The only overseas detachment undertaken by the A-12 was to Kadena Air Base, Okinawa, an operation known as Black Shield which began in May 67. On 31 May 67 the first Black Shield mission was flown over North Vietnam and China. Seven further missions were flown between 19 Jun and 21 Aug 67. A further 14 missions were then flown between 31 Aug and 16 Dec 67. Most of these missions were flown between 80-85,000ft and around Mach 3-3.5 and despite the best efforts of the Chinese and North Vietnamese, not one aircraft was actually successfully engaged. However, one aircraft did return with a small scrap of shrapnel embedded in the lower right wing fillet area from an SA-2 missile. This was the only time either an A-12 or SR-71 ever received any damage from a missile during an operational sorties.
During the first 3 months of 1968 a further 4 Black Shield missions were flown over North Vietnam without incident. On 23 Jan 68 the USS Pueblo was captured by the North Koreans. An A-12 from Kadena flown by Frank Murray eventually found the Pueblo in Wonsan harbor during a sortie in which he photographed the whole of North Korea in just four passes. A second mission over North Korea was flown on 19 Feb 68 and a final sortie was mounted on 8 May 68.

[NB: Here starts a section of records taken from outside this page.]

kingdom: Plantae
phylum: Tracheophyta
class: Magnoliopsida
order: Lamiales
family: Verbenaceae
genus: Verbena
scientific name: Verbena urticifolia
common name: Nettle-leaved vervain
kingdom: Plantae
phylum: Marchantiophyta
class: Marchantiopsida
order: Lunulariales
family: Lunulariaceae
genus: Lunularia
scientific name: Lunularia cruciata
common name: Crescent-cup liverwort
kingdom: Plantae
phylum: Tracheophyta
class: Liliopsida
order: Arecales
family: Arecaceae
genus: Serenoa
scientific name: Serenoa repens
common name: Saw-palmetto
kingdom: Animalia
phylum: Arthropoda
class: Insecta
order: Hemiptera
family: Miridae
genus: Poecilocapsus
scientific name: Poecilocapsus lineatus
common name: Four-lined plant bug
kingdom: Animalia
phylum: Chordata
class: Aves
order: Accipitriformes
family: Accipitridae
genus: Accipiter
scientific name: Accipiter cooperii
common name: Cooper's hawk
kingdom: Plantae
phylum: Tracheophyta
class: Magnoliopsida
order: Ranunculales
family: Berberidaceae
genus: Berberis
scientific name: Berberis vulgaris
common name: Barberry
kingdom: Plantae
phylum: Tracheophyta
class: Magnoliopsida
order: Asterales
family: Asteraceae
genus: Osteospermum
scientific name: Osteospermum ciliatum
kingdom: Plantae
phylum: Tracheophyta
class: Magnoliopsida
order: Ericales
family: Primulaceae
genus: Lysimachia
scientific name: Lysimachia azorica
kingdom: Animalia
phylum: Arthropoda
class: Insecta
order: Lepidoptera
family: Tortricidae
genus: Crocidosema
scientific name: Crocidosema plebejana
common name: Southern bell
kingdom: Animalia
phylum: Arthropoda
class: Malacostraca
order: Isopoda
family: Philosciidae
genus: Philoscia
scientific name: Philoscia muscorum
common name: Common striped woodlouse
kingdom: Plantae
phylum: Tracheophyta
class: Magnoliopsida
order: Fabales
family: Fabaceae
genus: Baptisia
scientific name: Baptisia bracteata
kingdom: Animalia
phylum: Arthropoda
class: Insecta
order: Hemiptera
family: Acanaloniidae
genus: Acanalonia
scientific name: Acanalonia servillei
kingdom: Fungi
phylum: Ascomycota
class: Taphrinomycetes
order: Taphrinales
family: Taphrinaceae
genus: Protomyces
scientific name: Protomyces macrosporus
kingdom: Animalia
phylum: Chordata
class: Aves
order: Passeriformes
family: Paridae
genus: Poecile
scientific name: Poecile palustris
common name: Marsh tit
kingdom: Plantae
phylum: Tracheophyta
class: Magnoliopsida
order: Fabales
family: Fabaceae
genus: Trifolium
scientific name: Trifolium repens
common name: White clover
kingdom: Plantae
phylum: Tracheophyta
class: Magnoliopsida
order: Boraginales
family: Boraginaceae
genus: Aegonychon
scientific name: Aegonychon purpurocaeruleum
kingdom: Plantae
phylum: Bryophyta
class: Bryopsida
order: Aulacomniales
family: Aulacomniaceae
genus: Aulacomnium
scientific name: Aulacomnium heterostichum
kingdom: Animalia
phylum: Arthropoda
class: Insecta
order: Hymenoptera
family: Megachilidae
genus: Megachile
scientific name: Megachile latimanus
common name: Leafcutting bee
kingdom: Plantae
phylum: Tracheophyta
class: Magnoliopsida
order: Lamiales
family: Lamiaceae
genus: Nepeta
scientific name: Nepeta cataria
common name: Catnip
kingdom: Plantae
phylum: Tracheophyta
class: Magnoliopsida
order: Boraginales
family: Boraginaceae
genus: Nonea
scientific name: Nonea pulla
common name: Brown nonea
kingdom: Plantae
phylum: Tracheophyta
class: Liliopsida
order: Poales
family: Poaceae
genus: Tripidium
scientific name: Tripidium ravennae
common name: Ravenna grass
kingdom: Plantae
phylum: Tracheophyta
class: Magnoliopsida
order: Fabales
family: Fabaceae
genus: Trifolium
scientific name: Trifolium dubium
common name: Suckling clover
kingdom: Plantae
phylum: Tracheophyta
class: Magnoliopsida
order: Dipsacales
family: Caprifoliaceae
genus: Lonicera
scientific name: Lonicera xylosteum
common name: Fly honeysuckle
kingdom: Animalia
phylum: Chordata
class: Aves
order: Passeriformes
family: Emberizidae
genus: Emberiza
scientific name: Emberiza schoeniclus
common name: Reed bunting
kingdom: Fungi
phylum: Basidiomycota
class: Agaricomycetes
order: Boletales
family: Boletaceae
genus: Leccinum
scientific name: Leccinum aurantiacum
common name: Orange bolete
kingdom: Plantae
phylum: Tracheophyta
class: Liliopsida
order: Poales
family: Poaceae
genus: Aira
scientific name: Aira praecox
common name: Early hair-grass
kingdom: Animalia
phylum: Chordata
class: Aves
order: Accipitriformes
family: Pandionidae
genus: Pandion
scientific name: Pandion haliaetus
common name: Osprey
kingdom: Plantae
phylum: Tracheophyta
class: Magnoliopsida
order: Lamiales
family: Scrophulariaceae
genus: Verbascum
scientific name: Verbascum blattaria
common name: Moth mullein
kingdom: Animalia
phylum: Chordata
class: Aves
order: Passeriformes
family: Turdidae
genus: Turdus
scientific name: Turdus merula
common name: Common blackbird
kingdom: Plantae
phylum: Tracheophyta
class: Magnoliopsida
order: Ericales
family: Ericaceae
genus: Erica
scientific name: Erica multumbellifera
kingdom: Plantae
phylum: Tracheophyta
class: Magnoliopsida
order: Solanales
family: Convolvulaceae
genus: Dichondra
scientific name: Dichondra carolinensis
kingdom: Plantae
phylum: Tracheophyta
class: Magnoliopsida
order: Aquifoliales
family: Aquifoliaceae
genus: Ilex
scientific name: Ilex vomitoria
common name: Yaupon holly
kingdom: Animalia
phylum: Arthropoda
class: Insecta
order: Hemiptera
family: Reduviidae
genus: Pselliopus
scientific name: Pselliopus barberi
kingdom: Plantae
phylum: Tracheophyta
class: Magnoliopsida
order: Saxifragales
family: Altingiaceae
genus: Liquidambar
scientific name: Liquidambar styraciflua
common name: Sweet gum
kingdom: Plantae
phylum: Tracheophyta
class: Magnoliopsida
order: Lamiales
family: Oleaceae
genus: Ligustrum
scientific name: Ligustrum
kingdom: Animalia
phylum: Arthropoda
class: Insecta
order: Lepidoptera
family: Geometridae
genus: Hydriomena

However, the USAF was keen to get its own version of this outstanding aircraft and Lockheed obliged by building the SR-71, which was designed from the outset for oblique photography, making it ideal for flying along borders, peering deep inside denied territory. There was insufficient funding for both aircraft and after a certain amount of 'politics', the A-12 programme finally closed down in 1968 allowing the SR-71 to take over.